Here is a mapping table of associations. It acts as a summary of what flight controllers did (and still do) and what some of us as SREs do. Some of the functions have definitely evolved over time.
Comparison table of SRE work to Flight Controller work

As one boss at a company that I worked at a few years ago reminded me that, “We are just selling tickets, not landing the space shuttle.” It’s true that in most of our roles, human lives are not at stake as in manned spaceflight. However, company reputation and revenue often are. We can still approach our jobs with an equivalent amount of dedication to the tasks at hand.
Empty modern Mission Control room with graphs, charts, and maps on the screens.
Link here

Site Reliability Engineering in the 21st century is still evolving. As the systems we are responsible for become more mission critical to our global communication and life support infrastructure, our jobs will begin to have lives in the balance. Like the early days of spaceflight, except we will have these responsibilities at scale.

Look at the Internet as an example for a novelty that has grown exponentially more important over time. The world wide Internet was resilient to the Black Swan of the Global Pandemic (we could debate whether it was a Black or Grey Swan, but that’s another essay in and of itself). For many businesses, teleconferencing systems like Zoom, Skype, and others had to take up the slack of human to human communication as office buildings closed down.

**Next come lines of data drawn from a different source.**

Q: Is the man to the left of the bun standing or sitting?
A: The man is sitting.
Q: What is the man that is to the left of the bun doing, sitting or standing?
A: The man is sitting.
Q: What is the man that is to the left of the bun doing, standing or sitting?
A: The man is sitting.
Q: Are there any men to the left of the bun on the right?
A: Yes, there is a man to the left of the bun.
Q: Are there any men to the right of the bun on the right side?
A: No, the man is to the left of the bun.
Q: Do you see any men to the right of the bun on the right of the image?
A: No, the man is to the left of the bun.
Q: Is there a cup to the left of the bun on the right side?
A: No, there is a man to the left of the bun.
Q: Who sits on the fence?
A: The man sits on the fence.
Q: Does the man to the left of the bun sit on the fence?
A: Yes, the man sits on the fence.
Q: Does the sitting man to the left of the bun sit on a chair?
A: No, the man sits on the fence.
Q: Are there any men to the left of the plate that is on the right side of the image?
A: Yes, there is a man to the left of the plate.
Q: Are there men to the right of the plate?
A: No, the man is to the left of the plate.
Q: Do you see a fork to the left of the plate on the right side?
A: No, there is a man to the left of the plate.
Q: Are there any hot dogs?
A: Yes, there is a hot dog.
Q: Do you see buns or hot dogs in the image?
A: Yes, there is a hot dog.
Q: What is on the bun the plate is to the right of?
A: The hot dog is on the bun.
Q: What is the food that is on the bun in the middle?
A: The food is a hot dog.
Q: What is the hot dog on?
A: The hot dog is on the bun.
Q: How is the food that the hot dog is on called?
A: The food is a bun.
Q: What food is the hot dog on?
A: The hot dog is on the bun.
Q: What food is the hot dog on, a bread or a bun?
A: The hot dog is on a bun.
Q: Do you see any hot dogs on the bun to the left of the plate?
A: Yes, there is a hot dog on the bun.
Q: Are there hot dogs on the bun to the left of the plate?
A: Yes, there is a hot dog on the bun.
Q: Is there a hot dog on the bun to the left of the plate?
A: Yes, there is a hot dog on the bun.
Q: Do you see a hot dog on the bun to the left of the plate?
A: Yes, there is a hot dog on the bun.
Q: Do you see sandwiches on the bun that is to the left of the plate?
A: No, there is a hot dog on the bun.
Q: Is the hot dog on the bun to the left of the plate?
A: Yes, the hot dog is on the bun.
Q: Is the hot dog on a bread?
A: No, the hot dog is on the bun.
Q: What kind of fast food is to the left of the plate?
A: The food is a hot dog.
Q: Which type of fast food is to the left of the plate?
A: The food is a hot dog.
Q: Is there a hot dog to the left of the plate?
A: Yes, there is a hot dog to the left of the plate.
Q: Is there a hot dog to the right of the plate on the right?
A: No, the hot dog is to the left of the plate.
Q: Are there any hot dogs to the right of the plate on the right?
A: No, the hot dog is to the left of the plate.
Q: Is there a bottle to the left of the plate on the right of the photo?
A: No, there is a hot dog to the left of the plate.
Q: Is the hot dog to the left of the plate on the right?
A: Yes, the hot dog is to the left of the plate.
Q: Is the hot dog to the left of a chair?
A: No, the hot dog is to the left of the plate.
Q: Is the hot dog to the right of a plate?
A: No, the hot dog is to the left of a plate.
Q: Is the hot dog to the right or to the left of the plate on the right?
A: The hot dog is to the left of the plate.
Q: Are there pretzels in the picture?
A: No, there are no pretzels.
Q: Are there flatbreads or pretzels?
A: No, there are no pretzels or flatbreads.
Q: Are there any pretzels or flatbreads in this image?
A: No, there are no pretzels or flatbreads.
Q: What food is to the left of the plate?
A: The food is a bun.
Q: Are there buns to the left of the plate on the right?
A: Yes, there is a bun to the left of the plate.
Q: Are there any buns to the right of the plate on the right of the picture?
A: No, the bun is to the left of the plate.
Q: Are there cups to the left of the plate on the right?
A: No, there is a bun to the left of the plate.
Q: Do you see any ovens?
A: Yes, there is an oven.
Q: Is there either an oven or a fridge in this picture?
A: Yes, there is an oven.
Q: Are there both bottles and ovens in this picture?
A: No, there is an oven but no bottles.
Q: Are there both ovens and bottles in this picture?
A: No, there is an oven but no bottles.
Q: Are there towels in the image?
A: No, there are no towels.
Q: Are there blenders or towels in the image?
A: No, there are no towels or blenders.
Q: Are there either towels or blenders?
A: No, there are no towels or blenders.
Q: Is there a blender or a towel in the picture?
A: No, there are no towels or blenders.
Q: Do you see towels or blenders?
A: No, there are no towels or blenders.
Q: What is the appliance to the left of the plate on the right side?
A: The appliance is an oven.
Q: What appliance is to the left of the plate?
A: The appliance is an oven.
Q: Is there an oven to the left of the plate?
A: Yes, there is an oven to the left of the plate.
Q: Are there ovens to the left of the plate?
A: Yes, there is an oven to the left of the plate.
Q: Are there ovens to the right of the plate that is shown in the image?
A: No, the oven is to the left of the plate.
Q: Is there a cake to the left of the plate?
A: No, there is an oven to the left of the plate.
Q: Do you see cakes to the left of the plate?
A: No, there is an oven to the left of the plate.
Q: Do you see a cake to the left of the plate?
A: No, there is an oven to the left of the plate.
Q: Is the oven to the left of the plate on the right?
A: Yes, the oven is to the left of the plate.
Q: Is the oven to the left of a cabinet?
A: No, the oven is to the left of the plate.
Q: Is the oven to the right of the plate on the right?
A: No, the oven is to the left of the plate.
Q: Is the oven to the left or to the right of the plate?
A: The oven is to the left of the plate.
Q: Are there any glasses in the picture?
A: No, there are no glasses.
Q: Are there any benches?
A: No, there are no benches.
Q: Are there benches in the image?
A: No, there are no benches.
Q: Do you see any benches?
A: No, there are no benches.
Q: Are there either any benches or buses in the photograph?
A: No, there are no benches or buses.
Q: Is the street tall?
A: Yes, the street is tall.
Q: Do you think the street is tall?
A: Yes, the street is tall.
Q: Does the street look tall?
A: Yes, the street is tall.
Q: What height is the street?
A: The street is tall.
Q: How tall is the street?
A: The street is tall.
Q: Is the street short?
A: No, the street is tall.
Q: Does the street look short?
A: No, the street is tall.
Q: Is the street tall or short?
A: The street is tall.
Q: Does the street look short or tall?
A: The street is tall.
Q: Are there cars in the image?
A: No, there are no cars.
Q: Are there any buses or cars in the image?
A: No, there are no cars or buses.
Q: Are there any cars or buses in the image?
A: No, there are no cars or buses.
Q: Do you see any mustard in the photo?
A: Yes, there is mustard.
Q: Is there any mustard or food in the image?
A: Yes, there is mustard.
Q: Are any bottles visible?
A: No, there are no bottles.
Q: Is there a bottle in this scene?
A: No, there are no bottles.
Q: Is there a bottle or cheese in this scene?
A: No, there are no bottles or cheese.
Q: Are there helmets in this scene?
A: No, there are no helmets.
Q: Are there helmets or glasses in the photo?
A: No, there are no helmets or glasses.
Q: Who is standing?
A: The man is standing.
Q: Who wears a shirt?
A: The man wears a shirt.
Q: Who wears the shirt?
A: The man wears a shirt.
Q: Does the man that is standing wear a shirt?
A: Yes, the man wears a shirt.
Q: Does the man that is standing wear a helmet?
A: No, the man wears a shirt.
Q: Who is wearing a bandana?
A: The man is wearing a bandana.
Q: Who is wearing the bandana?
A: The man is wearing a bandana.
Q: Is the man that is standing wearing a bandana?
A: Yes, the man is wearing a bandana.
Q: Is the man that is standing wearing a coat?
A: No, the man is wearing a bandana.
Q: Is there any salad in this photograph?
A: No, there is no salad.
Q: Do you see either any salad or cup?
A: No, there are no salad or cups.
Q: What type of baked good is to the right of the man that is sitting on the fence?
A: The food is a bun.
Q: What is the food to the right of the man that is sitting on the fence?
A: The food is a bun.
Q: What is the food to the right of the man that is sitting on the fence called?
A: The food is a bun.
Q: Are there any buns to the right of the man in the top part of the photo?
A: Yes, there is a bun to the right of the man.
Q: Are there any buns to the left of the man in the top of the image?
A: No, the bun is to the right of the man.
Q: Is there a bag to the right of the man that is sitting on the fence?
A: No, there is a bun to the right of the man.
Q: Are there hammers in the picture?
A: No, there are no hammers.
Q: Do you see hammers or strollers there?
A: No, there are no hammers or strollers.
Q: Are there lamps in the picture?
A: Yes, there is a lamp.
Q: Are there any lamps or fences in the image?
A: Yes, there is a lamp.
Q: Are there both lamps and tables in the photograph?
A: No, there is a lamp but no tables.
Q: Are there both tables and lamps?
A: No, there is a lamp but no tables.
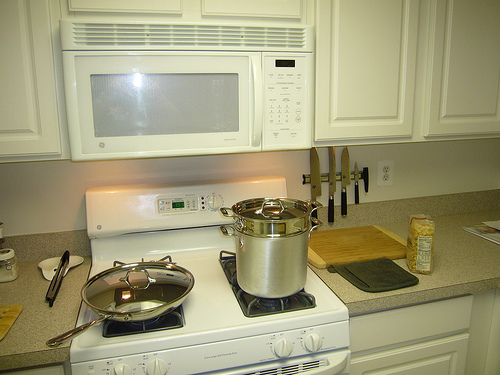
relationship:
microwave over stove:
[59, 17, 315, 162] [69, 174, 351, 375]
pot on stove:
[220, 197, 322, 237] [69, 174, 351, 375]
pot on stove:
[219, 218, 323, 300] [69, 174, 351, 375]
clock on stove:
[171, 202, 184, 209] [69, 174, 351, 375]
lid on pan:
[85, 265, 191, 311] [47, 262, 195, 347]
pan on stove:
[47, 262, 195, 347] [69, 174, 351, 375]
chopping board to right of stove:
[308, 225, 409, 269] [69, 174, 351, 375]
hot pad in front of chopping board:
[326, 258, 418, 293] [308, 225, 409, 269]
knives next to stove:
[305, 142, 325, 234] [69, 174, 351, 375]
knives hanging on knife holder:
[310, 148, 360, 231] [301, 166, 368, 193]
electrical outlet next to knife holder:
[378, 159, 394, 187] [301, 166, 368, 193]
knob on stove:
[304, 334, 322, 353] [69, 174, 351, 375]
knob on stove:
[274, 338, 293, 361] [69, 174, 351, 375]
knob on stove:
[145, 358, 168, 375] [69, 174, 351, 375]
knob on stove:
[114, 363, 136, 375] [69, 174, 351, 375]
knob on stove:
[208, 195, 223, 210] [69, 174, 351, 375]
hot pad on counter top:
[326, 258, 418, 293] [1, 208, 499, 371]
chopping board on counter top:
[308, 225, 409, 269] [1, 208, 499, 371]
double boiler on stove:
[220, 198, 322, 298] [69, 174, 351, 375]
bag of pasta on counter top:
[405, 213, 434, 274] [1, 208, 499, 371]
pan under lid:
[47, 262, 195, 347] [85, 265, 191, 311]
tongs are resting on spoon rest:
[45, 251, 70, 307] [38, 256, 84, 281]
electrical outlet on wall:
[378, 159, 394, 187] [1, 138, 500, 236]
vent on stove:
[241, 359, 327, 374] [69, 174, 351, 375]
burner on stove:
[219, 250, 317, 318] [69, 174, 351, 375]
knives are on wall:
[310, 148, 360, 231] [1, 138, 500, 236]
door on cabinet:
[0, 0, 63, 159] [1, 0, 73, 164]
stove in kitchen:
[69, 174, 351, 375] [1, 0, 499, 374]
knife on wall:
[354, 161, 359, 203] [1, 138, 500, 236]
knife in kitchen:
[340, 145, 350, 216] [1, 0, 499, 374]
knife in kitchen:
[328, 148, 336, 222] [1, 0, 499, 374]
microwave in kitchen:
[59, 17, 315, 162] [1, 0, 499, 374]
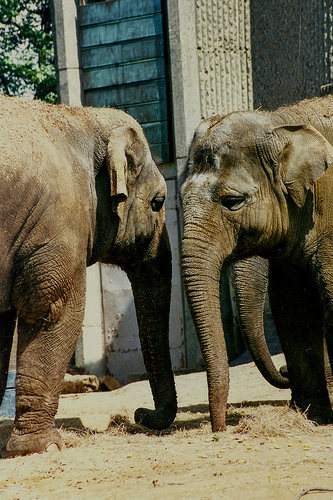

These systems had to adapt to a massive increase in customers and traffic, often building out infrastructure that was planned over the next three years in a matter of weeks.

And all through this, underpinning it all was the Global Internet Infrastructure which pretty much went unnoticed and unsung because it was so resilient. Its operators had practiced their own version of the Flight Controller's Creed for decades. And like their predecessors, no one knows their names.

I’ll conclude with a small homage to our great grand-SRE-parents, the flight controllers of Mission Control. I submit to you the SREs creed, patterned after the Flight Controller's Creed, hopefully keeping with the spirit, yet adapting it for the 21st century challenges at hand. May we live up to your legacy as we step into our own. At scale.

The SRE’s Creed

  1. To instill within ourselves these qualities essential to professional excellence:
  2. DISCIPLINE — Being able to be counted on to do what you’ve signed up for. Imagine also the traits of consistency and dedication.
  3. COMPETENCE — There being no substitute for total preparation and complete dedication, complex systems are inscrutable.
  4. CONFIDENCE — Confidence is not the same as cockiness. Believe in others as well as yourself and lead by lifting everyone around you up.
  5. RESPONSIBILITY — Realizing that it cannot be shifted to others, for it belongs to each of us; we must answer for what we do - or fail to do.
  6. BLAMELESS — Realizing that everyone doesn’t view the world or situation as you do and that their views are also valid and useful. Be mindful of that during crises and be respectful of that during following retrospectives.
  7. TEAMWORK — Realizing that each member of your team has unique skills that can be brought to the tasks at hand, and lead in a way that you can optimize that gift.
  8. VIGILANCE — Always attentive to the possible Black Swan; never accepting success as a substitute for rigor for Black Swans come when you least expect them.
  9. RESILIENCE — You cannot predict a Black Swan, but if your systems and processes are resilient, you can survive them.
  10. To always be aware that suddenly and unexpectedly we may find ourselves in a role where the outcome of our actions can have consequences for everyone around us, the entire company, and maybe the world.
  11. To recognize that the greatest error is not to have tried and failed, but that in the trying we do not give it our best effort. Failure is always an option, but giving up isn’t.